This year marks the 50th anniversary of Richard Lester’s A Hard Day’s Night (1964), the movie that both cemented Beatlemania and served — and still serves — as the most persuasive chronicle of that phenomenon. The first time I saw A Hard Day’s Night, I was 9 years old. It may be hard to believe now, but the kids in the theater screamed just as if they were at a concert every time the Beatles sang. The theater I saw it in — the State Theater in Lake Wales, Florida — has since been divided into a Jehovah’s Witness Kingdom Hall and the Young Republicans Club. Fortunately, time has been far kinder to the movie than to the more concrete pieces of my childhood. The film feels as fresh and inventive today as it did in 1964. It has become something more, as well: a document of an era.
The irony here is that A Hard Day’s Night is often incorrectly described as a documentary, which is the one thing it never was and was never intended to be — considering its carefully crafted screenplay by the highly regarded Welsh writer, Alun Owen. Yet time has made the film the ultimate documentary on the myth that was the Beatles and the phenomenon that was Beatlemania (the film’s actual shooting title). A Hard Day’s Night’s plot can be summed up in one sentence: The Beatles go to the south of England to appear on a TV special. Within that deceptively simple plot, however, director Lester and those four lads from Liverpool created something unique. A Hard Day’s Night not only defined and refined the public image of the Beatles, it established the basic style of 1960s filmmaking (it can, in fact, be called the birth of modern film) and caused the movie-going world to completely rethink the term, “a British picture.”
With very few exceptions at the time, a British pedigree on a film was box-office poison. After A Hard Day’s Night, the moniker actually became desirable. The British Invasion in film — like the British Invasion in music that parallels it — succeeded in capturing the social and aesthetic imagination of a generation, not in the least because it was such a breath of cheeky fresh air. The slightly rude, yet playful, sense of freedom that marked A Hard Day’s Night was a magnificent antidote to the well-crafted dullness of the 1950s and early-1960s films that had preceded it. As conceived, the film was nothing more than a vehicle to exploit the popularity of the Beatles as quickly and as cheaply as possible. After all, no one — not even the Beatles (Ringo wanted to make enough money to open a beauty parlor) — had any idea that they were anything but a Nine Day Wonder perched on the edge of that ninth day. But as Philip Norman noted in his book on the Beatles (Shout!), their popularity “fed on its own freakishness” — which isn’t hard to understand, because it offered a cheerfully mad sense of rebellion without the tiresome cynicism of the Angry Young Man school of thought.

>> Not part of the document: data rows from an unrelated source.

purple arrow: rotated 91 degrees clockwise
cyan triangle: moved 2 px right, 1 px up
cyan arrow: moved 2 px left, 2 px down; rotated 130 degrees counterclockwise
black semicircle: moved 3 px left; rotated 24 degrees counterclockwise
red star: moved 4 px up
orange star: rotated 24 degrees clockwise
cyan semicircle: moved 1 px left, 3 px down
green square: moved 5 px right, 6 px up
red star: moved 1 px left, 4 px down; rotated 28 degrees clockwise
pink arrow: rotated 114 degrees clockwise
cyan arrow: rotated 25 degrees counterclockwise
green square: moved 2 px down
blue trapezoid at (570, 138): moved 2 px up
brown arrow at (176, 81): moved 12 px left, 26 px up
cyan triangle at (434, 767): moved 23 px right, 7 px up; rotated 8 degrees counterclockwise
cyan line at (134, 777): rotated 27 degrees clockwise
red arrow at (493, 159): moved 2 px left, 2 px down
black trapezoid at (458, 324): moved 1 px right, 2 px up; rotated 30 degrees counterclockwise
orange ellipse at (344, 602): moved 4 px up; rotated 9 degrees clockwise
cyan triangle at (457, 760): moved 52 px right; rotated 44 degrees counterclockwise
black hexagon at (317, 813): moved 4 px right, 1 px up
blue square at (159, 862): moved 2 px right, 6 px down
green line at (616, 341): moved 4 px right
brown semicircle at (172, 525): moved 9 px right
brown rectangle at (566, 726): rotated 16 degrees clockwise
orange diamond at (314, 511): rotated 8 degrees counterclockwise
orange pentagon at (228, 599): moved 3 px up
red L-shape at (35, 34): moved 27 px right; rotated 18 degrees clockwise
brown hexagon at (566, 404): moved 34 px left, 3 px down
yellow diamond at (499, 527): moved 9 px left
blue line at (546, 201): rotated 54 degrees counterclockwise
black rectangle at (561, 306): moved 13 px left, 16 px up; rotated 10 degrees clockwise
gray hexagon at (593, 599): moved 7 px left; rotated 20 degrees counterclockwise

In creating the picture of what it meant to be a Beatle — to feel trapped and moved about by forces over which one had no control and to want to break free of that feeling — A Hard Day’s Night hit a nerve with younger viewers. It offered an accessible identification in a way that earlier youth films never hit on — a sense of humor in the face of helplessness and the feeling that beliefs, personality and individuality could only be killed by authority if so allowed. In other words, authority reduced to absurdity is less threatening and more comprehensible. A few of the movie’s gags may not play today (not many modern viewers are apt to realize that the shirts George dismisses as “grotty” are Dave Clark Five apparel), but the film’s attitude, mood and depiction of the sheer joyfulness of youth are undiminished.
While it’s both reasonable and easy to lay all the claims to greatness at Richard Lester’s feet, it should be noted that much of what he did was inspired by French New Wave Cinema — but with his own comedic spin on it. For that matter, Lester had employed many of the same stylistic flourishes — jump cuts, stylized action, silent film comedy — with his 1962 film It’s Trad, Dad (US title: Ring-a-Ding Rhythm), but it failed to find much of a market, especially in the US where names like Helen Shapiro and John Leyton had little clout. What sets A Hard Day’s Night apart is, of course, the presence of The Beatles. With them, everything changed. And the mix of them with 32-year-old Lester gave the world something it had never seen — a film for the “youth market” that actually felt like it was made by young people rather than 50-year-old studio executives deciding what young people “should” like. (See any Beach Party, Elvis or 1950’s rock ‘n’ roll movie and you’ll know what I mean.)
It’s sobering to realize that the film is now 50 years old. If you saw the film when it was new, see it again and live it over. If you’ve never seen it, see it and perhaps come to understand what that heady era was like. Or see it for no other reason than the fact that it’s all too rare you can spend 87 minutes smiling and feeling positive about life.
The Asheville Film Society will screen A Hard Day’s Night Tuesday, April 29, at 8 p.m. in Theater Six at The Carolina Asheville and will be hosted by Xpress movie critics Ken Hanke and Justin Souther.